Hoje a fofoca da academia não foi sobre dieta, nem sobre quem faltou ao treino. Foi sobre mão. Eu estava no Leblon, revezando aparelho com as meninas, quando uma delas apareceu exibindo as unhas recém-feitas como quem apresenta um troféu. Outra respondeu que unha bonita não adianta quando a mão começa a entregar a idade. Pronto. Em menos de dois minutos, a musculação virou consultório de estética, cada uma defendendo uma teoria diferente sobre qual parte do corpo envelhece primeiro. Eu ri da discussão, até abrir o celular e descobrir que a Ju Isen tinha acabado de fazer exatamente um procedimento para isso.
Aos 39 anos, a influenciadora voltou a investir em procedimentos estéticos, desta vez em uma região que costuma passar despercebida por muita gente: as mãos. Após perceber mudanças na pele, na textura e na aparência da região, Ju Isen decidiu realizar uma harmonização em uma clínica de São Paulo. Ao longo dos últimos anos, ela já investiu mais de R$ 500 mil em cirurgias, procedimentos estéticos e cuidados com a pele.

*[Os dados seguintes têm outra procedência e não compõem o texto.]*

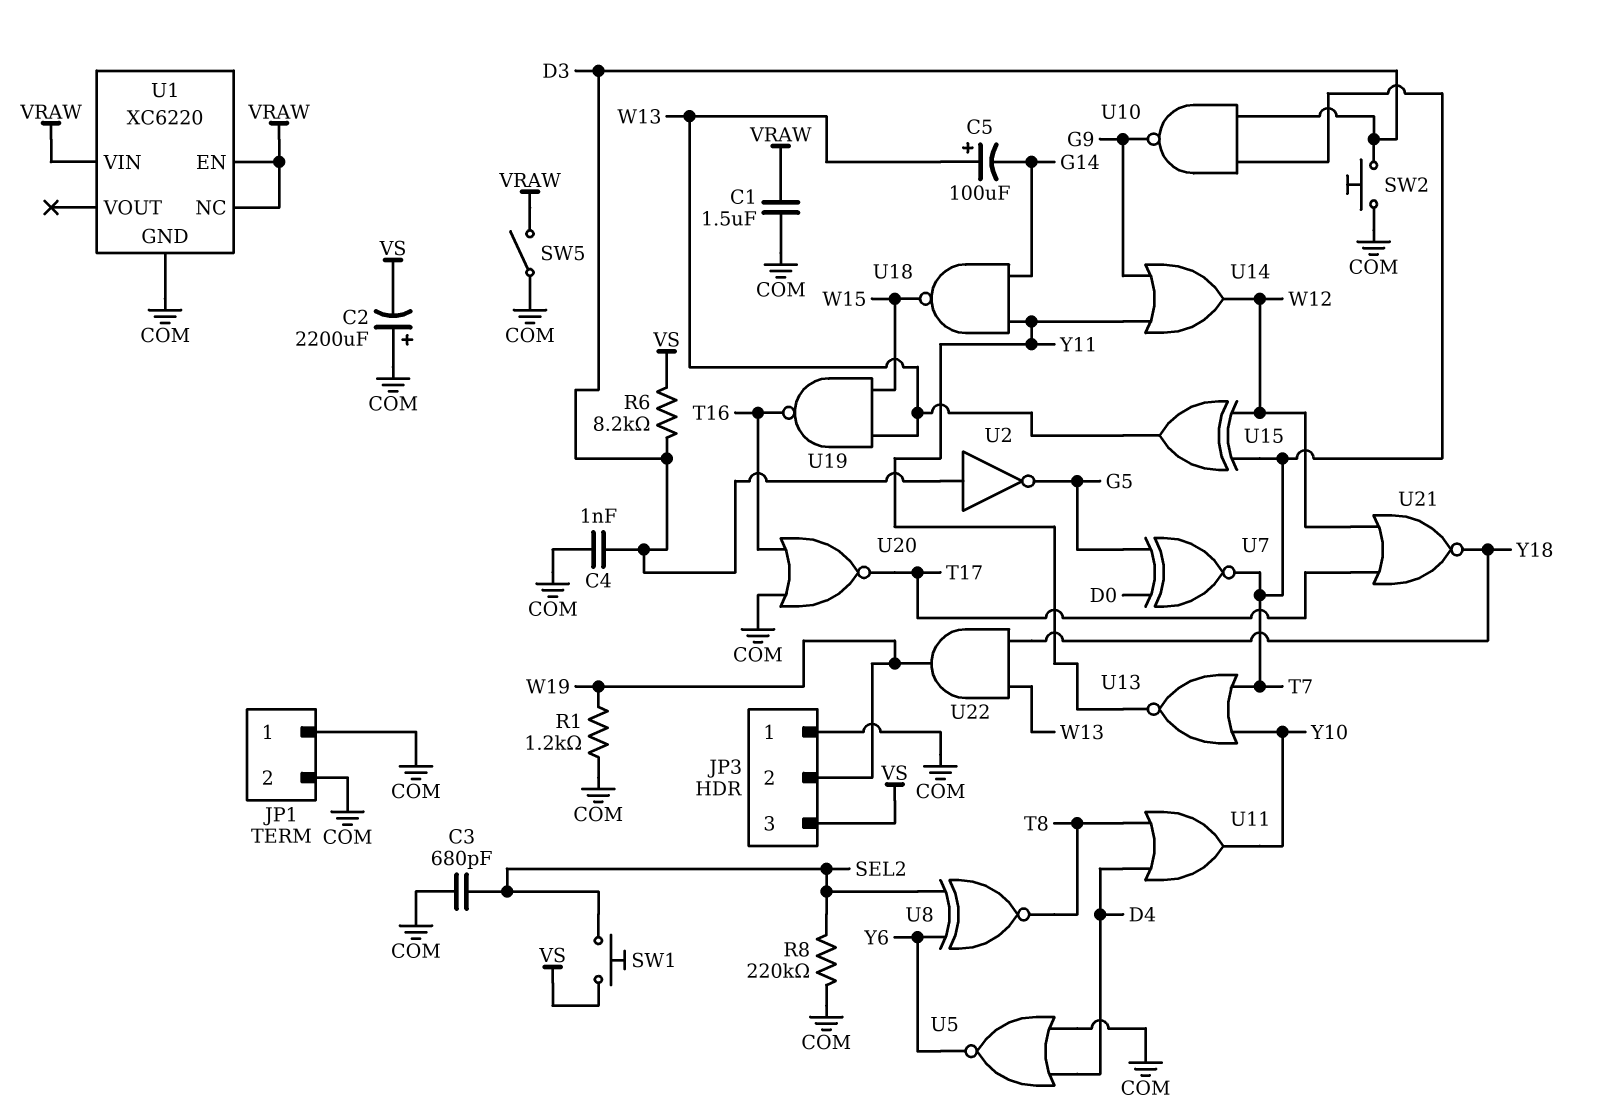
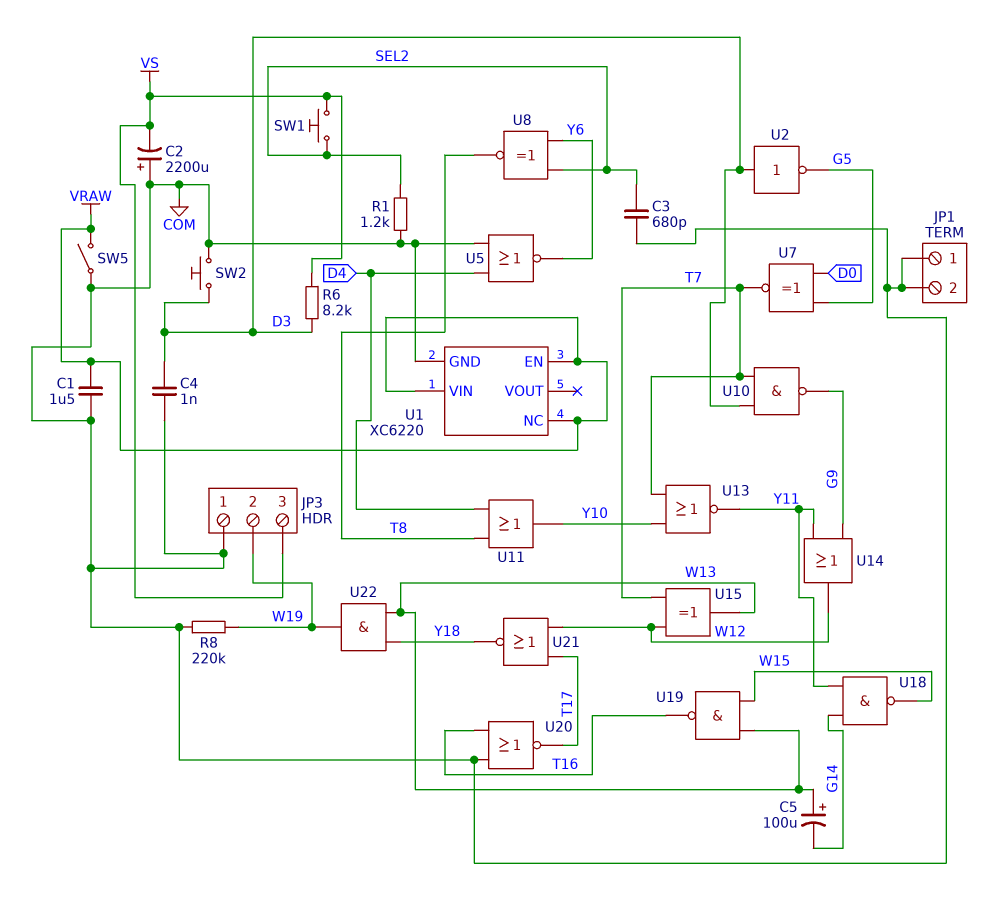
R1: 1.2k (COM, W19) -> 1.2k (COM, SEL2)
R8: 220k (COM, SEL2) -> 220k (COM, W19)

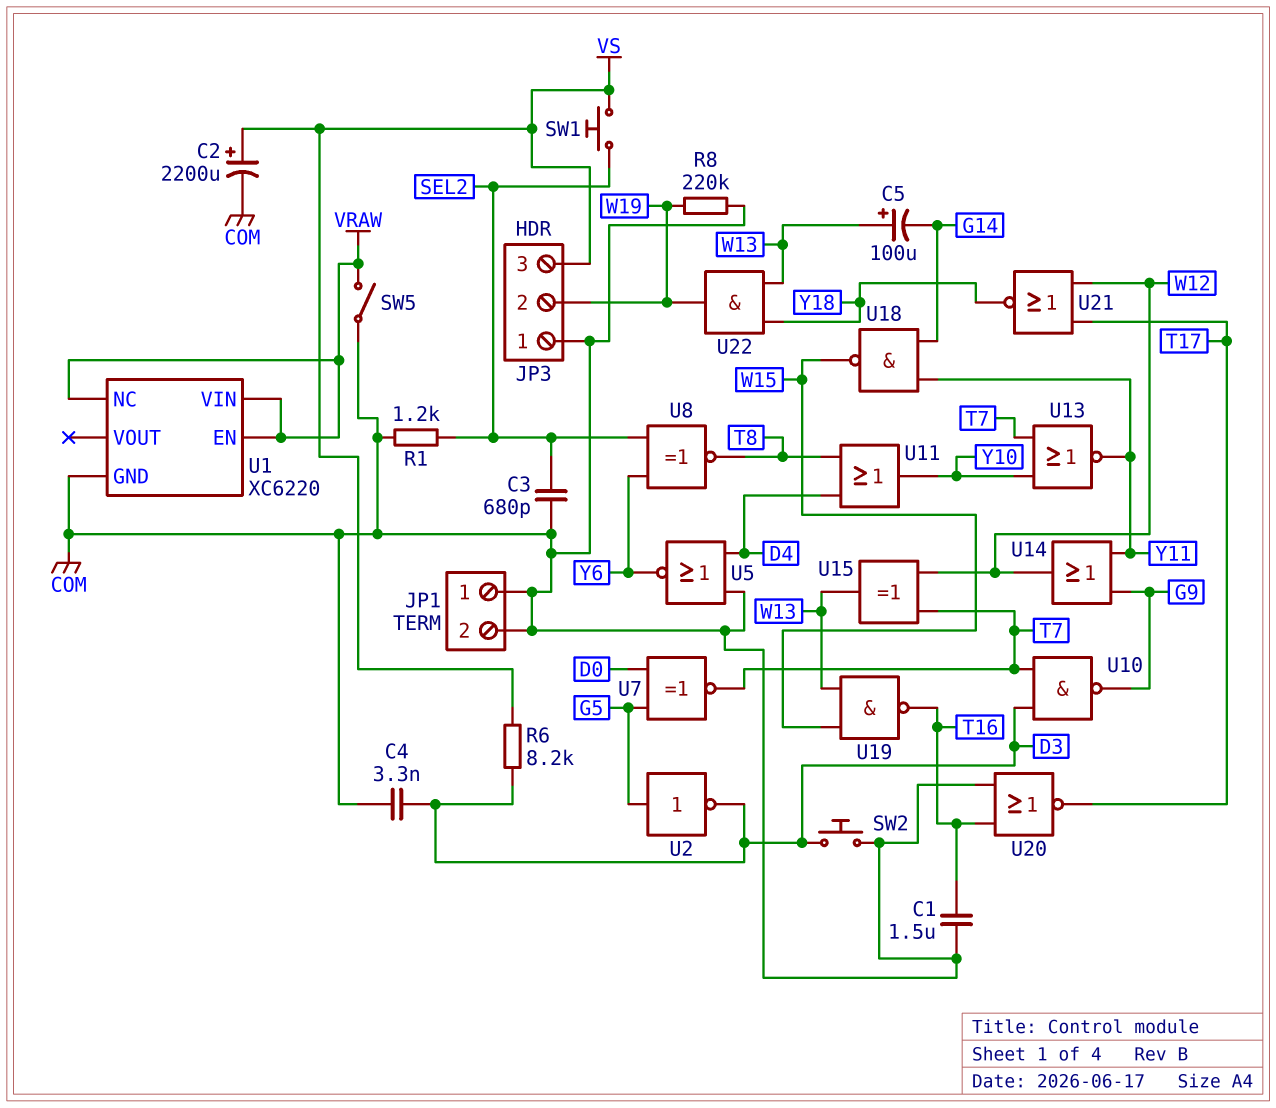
C1: 1.5uF (COM, VRAW) -> 1.5uF (COM, T16)
C2: 2200uF (plus COM, minus VS) -> 2200uF (plus VS, minus COM)
C4: 1nF (COM, D3) -> 3.3nF (COM, D3)
U2: NOT (in D3, out G5) -> NOT (in G5, out D3)

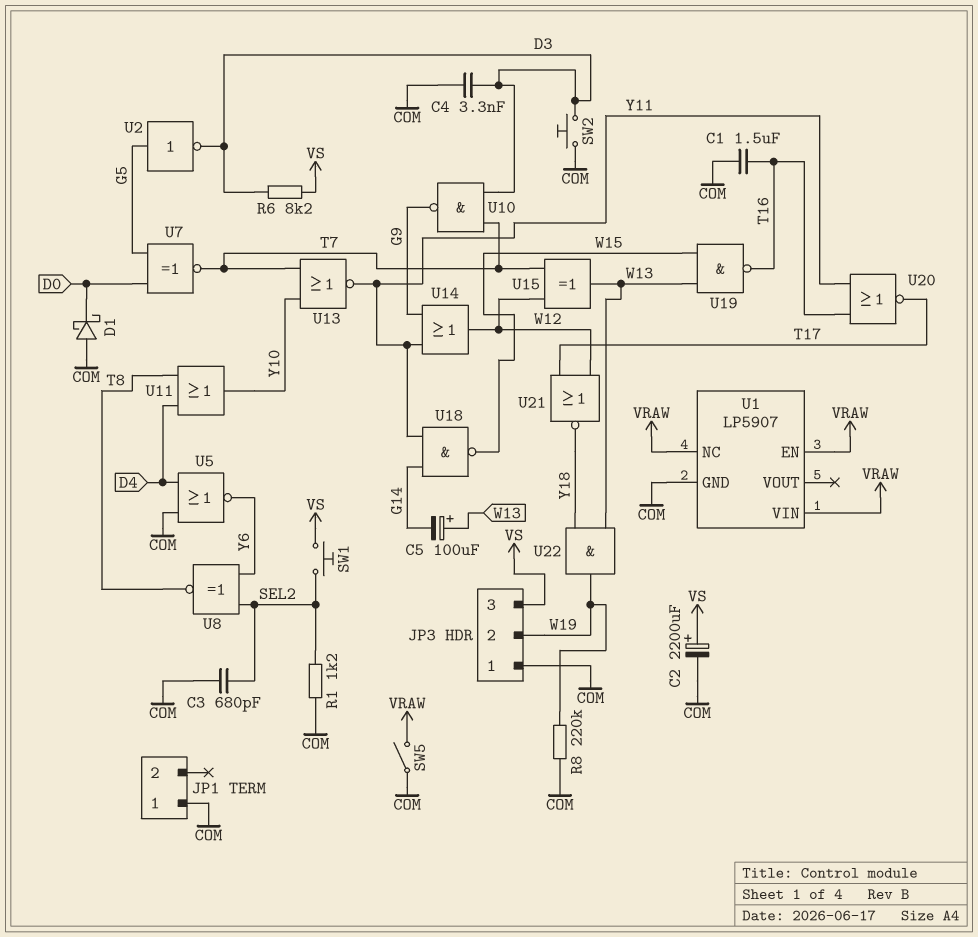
D1: none -> schottky (A COM, K D0)
JP1 pin 2: COM -> none
U1: XC6220 -> LP5907
U20: NOR (in COM, in T16, out T17) -> NOR (in T16, in Y11, out T17)

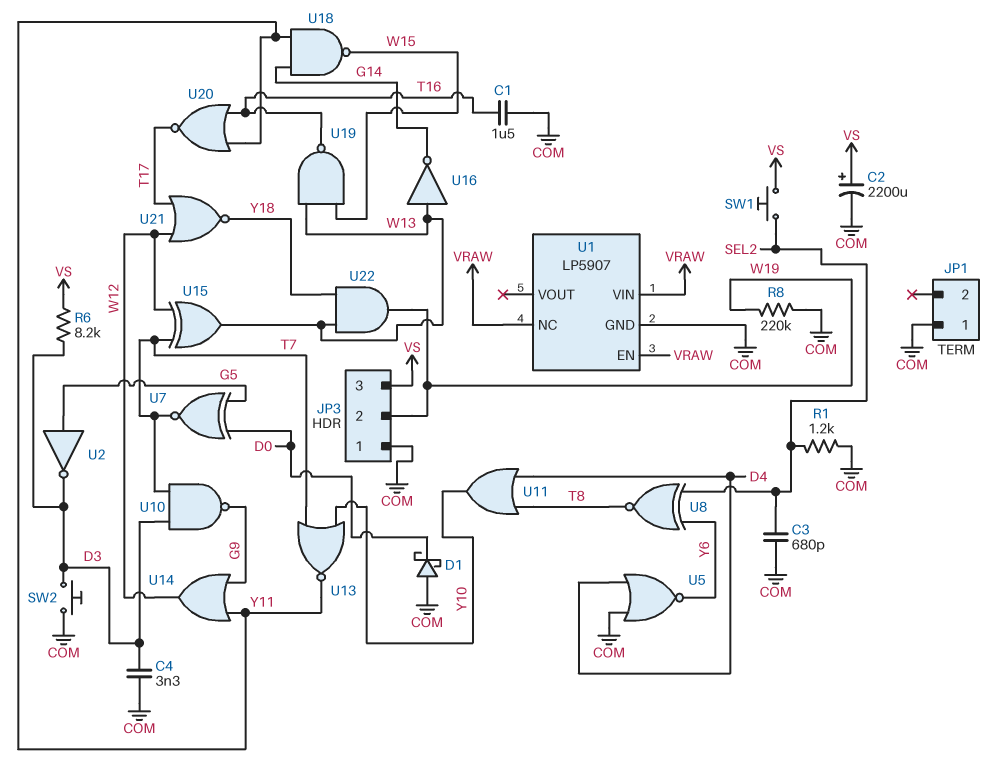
C5: 100uF (plus W13, minus G14) -> none
SW5: switch (COM, VRAW) -> none
U16: none -> NOT (in W13, out G14)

A influenciadora afirma que o medo de envelhecer faz parte da sua relação com a imagem há muito tempo, principalmente por viver exposta publicamente. Para ela, as mãos passaram a incomodar justamente por serem uma área difícil de esconder no dia a dia.
“Tenho medo de envelhecer. Não vou fingir que isso não existe em mim. Eu cuido do rosto, do corpo, invisto em cremes, tratamentos e procedimentos, mas comecei a perceber que as mãos também denunciam o tempo. É uma região que aparece em foto, em vídeo, em tudo. Se existe uma forma de cuidar da minha aparência, eu quero conhecer.”
Confesso que nunca tinha parado para pensar nisso. A gente presta atenção no rosto, no cabelo, na roupa, mas dificilmente olha para as próprias mãos. Depois dessa conversa na academia, e agora lendo a Ju, fiquei com a impressão de que muita gente vai começar a reparar.
Segundo a especialista Roberta Costa, responsável pelo procedimento, a harmonização das mãos pode envolver preenchimento e estímulo de colágeno para melhorar volume, textura e aspecto da pele.
“As mãos costumam perder volume com o passar dos anos, deixando veias e tendões mais aparentes. Muitas vezes, a pessoa trata o rosto, o pescoço e o corpo, mas esquece das mãos, que também sofrem com perda de colágeno e envelhecimento da pele. O objetivo do procedimento é devolver sustentação, suavizar esse aspecto envelhecido e trazer uma aparência mais harmônica, sempre respeitando a naturalidade da paciente.”
Ju Isen afirma que sabe que será julgada por falar abertamente sobre procedimentos estéticos, mas diz que prefere assumir o que faz em vez de vender uma imagem falsa.

“As pessoas me criticam porque eu falo, mas eu poderia simplesmente aparecer diferente e fingir que foi genética. Eu prefiro contar exatamente o que faço. Gosto de cuidar de mim, gosto de me sentir bem e não tenho vergonha de admitir que a aparência importa pra mim. Se isso incomoda alguém, faz parte.”
No fim das contas, a conversa começou na academia e terminou do mesmo jeito que costuma acontecer quando o assunto é beleza. Cada uma saiu defendendo uma ideia diferente. Tem quem ache que envelhecer é só uma questão de aceitar o tempo. Tem quem prefira recorrer aos procedimentos. E tem quem, como a Ju Isen, prefira fazer os dois: assumir o medo sem esconder o que escolheu fazer para se sentir melhor. Talvez seja justamente essa sinceridade que mais tenha chamado a minha atenção nessa história.